The Danger of Paying Finder’s Fees to Unregistered Broker-Dealers
We get asked from time-to-time whether it is advisable for issuers to pay fees to unregistered “finders” for introducing potential investors in the United States to the issuer in connection with securities offerings. The short answer is “no.”
Most finders are engaged by issuers under finder’s, advisory, or other arrangements, which typically require payment of “success fees” upon completion of a financing transaction. While these arrangements are sometimes structured to try to hide or disguise the true intent of the arrangement, payment of transaction-based compensation is treated by U.S. securities regulators as a nearly-conclusive indication that a person is engaged in the securities business and should be registered as a broker-dealer.

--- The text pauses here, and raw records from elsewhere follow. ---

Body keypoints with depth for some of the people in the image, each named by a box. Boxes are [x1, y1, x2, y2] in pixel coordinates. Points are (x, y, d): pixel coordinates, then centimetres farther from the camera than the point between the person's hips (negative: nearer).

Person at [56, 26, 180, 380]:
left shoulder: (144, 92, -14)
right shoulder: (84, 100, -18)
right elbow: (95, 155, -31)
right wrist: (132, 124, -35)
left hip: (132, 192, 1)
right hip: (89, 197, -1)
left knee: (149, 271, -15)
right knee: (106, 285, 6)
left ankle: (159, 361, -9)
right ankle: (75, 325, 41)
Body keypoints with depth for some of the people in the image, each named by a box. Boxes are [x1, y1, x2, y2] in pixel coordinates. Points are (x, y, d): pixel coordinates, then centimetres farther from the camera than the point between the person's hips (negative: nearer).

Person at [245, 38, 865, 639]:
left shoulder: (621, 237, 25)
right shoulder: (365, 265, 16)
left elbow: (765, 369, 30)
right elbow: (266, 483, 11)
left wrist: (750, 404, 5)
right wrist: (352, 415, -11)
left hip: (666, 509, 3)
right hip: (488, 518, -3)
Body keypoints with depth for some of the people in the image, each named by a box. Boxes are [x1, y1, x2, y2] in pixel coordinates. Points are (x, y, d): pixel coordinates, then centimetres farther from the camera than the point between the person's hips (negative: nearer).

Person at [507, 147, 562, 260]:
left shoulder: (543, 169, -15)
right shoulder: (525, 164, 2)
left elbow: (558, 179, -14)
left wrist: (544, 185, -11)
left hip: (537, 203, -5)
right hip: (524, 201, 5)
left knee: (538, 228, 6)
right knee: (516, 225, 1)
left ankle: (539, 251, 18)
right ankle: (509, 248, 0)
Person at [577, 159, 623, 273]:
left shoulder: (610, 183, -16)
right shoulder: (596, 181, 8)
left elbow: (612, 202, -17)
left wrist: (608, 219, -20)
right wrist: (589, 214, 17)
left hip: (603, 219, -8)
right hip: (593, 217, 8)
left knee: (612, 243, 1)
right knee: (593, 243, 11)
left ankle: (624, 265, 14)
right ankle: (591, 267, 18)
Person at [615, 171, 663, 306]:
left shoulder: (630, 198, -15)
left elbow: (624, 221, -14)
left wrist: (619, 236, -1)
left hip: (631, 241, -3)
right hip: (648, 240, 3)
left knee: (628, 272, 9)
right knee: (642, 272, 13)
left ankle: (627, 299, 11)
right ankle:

The relevant U.S. federal broker-dealer laws that should be of concern to an issuer using an unregistered finder include:
- Section 15(a)(1) of the Securities Exchange Act of 1934 (Exchange Act), which makes it unlawful for a person to “effect a transaction in securities” or “attempt to induce the purchase or sale of, any security” unless they are registered as a broker or dealer under the rules and regulations of the Financial Industry Regulatory Authority, Inc. (FINRA). FINRA is the regulatory organization designated by the Securities and Exchange Commission (SEC) to license and regulate broker-dealers.
- Section 29(b) of the Exchange Act, which provides that every contract made in violation of any provision of the broker-dealer registration requirements “shall be void” as to rights of persons who made or engaged in the performance of such contract. It results in the underlying purchase of securities becoming a voidable transaction that gives the investor a right of rescission, effectively granting a put right to the investor or purchaser.
- Section 20(e) of the Exchange Act, under which the SEC may impose aiding-and-abetting liability on any person that knowingly or recklessly provides substantial assistance in a violation of the Exchange Act.
The theory behind broker-dealer registration is to provide a gatekeeper to protect investors in the marketplace. FINRA members are required to “observe high standards of commercial honor and just and equitable principles of trade” in the conduct of its business, including determining if an investment is “suitable” for its customer. Finders assisting in transactions rarely make such determinations and view themselves simply as middlemen in making introductions to potential investors.
Because unregistered broker-dealers may not adhere to these high commercial standards, the SEC broadly construes the broker-dealer laws and narrowly construes the few permitted exceptions. Under SEC guidance derived from no-action letters, the SEC requires all intermediaries effecting transactions in securities to be licensed, subject to a few limited exceptions. Effecting a securities transaction may include, among other factors, receiving transaction-based compensation, recommending a company or the purchase of its securities, negotiating terms of a securities offering or purchase, attending meetings or presentations where the merits of the investment are discussed, performing or accommodating due diligence efforts, providing valuations or estimates of value, and other activities that facilitate a securities transaction.
The consequences of engaging an unlicensed finder can be troublesome:
Finder Risks: Any unlicensed person engaging in activities designed to effect a transaction in securities may violate broker-dealer laws. The SEC or state securities regulators may seek to enjoin the unlawful activities or seek monetary penalties or criminal sanctions.
Issuer Risks: Retaining and permitting an unlicensed intermediary to effect a securities transaction may be a violation of federal and many state laws, and may subject the issuer to possible civil and criminal penalties. Any person that knowingly or recklessly provides substantial assistance in a violation of the Exchange Act may be subject to aiding-and-abetting liability.
Rescission Risks: A violation of broker-dealer laws creates a right of rescission under federal and/or state securities law. The SEC or state securities regulators may require the issuer to offer investors rescission rights, and the issuer may be required to return the investment.
State Securities Violations: Many states have begun reviewing state notice filings on Form D (which report transactions exempt from registration under Regulation D) and actively monitoring finder’s fees paid in connection with securities transactions. Some states have required issuers to provide additional information related to unlicensed broker-dealers and, in some cases, to certify that finder’s fees or commissions have only been paid in compliance with broker-dealer laws.
Accounting Liability Risk: Auditors may raise accounting issues resulting from paying finder’s fees to unregistered broker-dealers and may require an issuer to account for potential liability arising from rescission rights.
Bad Actor Consequences: An issuer or finder that is convicted of any felony or misdemeanor, is subject to any order, judgment, or decree of any court, or is subject to any order of certain regulators may be ineligible to participate in certain types of securities offerings, including Rule 506 of Regulation D offerings and Regulation A offerings.
Using an unlicensed finder can result in broker-dealer law violations. Many times the issue arises in the context of state notice filings and direct inquiries from state securities regulators where finder’s fees or commissions are paid in connection with an offering. Other times, they arise from a failed investment where the investor may assert claims related to broker-dealer law violations to establish a right of rescission. Issuers should use caution in determining whether to engage a finder to assist in financing transactions.